In a thoughtful touch, all takeaway orders include a special note from the team at Apollo International and Babbingtons restaurant, thanking their customers for their support.

They’ve also launched an Essentials box with fruit, vegetables, bread, milk, rice and flour. When planning for the box, they did research as to what people were struggling to find in the supermarkets and made it readily available within the Essentials box while also using stock that they had on hand.

The boxes have been particularly popular with people buying them for elderly relatives, so they don’t have to leave the house and for those who are finding it difficult or are too time poor to go to the shops.

With Mother’s Day around the corner, they’ve partnered with a local business and are putting together a Mother’s Day hamper with flowers from a nearby florist, sparkling wine, and high tea style baked goods made in house. Not only are they still providing a service on day when so many mothers would have dined with them (and have for many years as loyal regulars), they’re also supporting a local business who is finding it difficult as well in these uncertain times.

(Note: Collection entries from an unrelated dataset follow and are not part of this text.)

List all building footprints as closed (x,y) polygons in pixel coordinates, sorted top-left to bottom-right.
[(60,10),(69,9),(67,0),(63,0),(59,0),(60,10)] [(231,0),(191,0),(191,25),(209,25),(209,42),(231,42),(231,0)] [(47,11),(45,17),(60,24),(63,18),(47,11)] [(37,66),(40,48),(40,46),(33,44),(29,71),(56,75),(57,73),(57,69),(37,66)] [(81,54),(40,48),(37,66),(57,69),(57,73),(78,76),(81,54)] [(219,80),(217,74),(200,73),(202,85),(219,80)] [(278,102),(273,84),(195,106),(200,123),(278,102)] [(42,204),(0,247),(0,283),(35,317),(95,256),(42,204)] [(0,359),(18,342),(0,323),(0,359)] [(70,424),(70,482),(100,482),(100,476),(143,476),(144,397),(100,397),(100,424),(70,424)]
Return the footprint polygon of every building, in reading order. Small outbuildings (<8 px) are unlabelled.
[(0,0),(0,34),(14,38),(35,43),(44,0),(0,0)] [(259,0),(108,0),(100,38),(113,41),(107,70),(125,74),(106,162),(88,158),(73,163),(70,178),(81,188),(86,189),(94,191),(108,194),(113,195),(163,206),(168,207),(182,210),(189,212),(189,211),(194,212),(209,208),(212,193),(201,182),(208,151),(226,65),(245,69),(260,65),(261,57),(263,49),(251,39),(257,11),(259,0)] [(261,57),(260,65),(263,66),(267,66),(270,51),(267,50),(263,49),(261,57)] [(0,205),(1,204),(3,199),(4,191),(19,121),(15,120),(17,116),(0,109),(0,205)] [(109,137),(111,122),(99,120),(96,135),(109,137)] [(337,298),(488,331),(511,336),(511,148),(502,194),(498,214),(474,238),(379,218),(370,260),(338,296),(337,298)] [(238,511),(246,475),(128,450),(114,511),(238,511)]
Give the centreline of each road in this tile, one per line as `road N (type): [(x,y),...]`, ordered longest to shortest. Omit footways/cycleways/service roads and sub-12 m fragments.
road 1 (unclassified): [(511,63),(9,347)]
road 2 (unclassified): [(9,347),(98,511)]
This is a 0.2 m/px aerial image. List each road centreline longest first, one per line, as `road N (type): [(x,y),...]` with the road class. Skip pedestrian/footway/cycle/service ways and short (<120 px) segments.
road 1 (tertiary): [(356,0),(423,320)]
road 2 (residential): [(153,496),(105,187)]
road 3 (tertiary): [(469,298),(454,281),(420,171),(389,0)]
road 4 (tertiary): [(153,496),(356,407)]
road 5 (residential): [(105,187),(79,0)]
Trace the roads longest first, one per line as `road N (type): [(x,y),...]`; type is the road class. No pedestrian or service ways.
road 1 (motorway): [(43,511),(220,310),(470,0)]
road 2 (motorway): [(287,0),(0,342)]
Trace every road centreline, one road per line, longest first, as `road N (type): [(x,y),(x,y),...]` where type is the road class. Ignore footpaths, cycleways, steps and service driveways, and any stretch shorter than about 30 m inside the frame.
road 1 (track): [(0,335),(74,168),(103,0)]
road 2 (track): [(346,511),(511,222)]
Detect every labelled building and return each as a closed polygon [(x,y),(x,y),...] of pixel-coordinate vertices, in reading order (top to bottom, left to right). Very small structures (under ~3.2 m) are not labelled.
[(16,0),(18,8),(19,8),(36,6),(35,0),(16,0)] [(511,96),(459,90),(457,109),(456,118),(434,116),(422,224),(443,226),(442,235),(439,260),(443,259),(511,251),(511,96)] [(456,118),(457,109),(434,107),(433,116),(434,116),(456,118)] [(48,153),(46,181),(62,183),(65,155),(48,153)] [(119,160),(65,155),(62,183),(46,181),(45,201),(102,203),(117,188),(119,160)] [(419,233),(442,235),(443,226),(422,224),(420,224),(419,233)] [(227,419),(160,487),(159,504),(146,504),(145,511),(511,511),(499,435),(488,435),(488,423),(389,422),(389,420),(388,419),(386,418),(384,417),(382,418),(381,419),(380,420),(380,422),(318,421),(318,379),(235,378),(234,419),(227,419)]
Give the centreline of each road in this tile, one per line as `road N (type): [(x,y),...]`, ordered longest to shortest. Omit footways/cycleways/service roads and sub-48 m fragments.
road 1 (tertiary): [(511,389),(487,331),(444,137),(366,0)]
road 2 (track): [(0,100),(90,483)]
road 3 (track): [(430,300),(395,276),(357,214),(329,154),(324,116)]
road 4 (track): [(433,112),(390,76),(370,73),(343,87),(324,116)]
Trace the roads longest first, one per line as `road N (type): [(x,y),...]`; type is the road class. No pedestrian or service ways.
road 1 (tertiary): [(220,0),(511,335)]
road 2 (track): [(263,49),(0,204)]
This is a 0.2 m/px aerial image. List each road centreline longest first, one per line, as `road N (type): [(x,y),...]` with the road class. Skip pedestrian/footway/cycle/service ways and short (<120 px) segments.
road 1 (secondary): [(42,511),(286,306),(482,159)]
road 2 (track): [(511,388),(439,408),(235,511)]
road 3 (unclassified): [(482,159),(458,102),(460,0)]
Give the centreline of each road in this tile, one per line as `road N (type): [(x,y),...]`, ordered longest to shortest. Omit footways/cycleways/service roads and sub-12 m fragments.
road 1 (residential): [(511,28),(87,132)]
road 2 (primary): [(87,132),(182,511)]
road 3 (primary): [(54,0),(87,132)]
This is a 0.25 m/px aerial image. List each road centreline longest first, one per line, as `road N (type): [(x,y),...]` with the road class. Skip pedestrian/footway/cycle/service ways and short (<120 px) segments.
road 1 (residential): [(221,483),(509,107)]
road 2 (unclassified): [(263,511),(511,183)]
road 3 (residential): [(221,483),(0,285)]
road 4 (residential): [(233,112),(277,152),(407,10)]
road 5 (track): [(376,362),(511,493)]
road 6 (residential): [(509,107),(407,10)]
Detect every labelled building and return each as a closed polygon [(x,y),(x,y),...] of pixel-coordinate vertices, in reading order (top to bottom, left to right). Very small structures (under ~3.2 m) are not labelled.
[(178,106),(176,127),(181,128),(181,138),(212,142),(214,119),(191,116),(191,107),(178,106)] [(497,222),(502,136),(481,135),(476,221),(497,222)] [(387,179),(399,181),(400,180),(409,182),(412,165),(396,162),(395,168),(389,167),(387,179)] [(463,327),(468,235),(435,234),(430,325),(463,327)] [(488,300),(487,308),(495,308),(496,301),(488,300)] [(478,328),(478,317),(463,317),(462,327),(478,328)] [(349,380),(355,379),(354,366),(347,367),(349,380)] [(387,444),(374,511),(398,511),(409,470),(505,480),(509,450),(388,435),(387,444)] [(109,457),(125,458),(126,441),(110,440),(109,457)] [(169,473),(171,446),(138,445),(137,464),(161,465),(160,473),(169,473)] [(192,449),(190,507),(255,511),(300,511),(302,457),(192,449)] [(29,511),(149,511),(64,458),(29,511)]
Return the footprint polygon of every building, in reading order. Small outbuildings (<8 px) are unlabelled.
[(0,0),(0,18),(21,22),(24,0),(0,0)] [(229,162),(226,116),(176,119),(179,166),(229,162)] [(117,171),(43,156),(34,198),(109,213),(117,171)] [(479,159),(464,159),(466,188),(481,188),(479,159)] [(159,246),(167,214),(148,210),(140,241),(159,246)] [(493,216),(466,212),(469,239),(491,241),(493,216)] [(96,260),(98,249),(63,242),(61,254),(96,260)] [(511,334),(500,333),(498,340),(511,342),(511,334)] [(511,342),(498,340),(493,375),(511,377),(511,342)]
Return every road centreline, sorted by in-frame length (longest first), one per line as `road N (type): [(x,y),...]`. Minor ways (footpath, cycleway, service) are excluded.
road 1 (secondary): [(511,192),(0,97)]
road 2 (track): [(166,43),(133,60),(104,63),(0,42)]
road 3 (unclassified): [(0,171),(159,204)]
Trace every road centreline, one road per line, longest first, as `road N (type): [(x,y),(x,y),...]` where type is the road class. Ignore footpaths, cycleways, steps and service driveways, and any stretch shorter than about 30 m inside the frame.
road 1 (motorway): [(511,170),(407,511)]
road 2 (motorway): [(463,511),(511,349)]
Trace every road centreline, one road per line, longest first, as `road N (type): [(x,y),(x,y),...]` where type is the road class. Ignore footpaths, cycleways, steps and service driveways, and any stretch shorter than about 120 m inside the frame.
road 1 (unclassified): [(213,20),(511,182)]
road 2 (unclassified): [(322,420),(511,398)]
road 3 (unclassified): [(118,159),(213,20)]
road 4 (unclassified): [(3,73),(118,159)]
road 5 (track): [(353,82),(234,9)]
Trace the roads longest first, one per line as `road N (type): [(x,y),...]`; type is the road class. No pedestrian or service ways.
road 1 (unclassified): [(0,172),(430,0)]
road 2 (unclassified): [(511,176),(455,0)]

“It’s so invigorating to see the inspiring acts of kindness, the innovation and the proactive engagement of our hoteliers working so closely with their local community,” says Perry.

“We’ve seen many examples of the community rallying around our hotels who have been adapting so well in this ever-changing market.”

“They say that the very worst often brings out the very best in people. I have absolutely no doubt that Best Western will come out of this crisis even stronger that it went in. We have learnt a lot about each other, the hotels that we market and the wonderful group of people who manage and operate them day in, day out.  There is now a greater comradery, trust and understanding between us all and the experience and learnings will never be forgotten. We are a very different business now. We are nimbler and more responsive than ever before and most, if not all, of the initiatives we have implemented will continue, making us an even more formidable business to be reckoned with in the future.”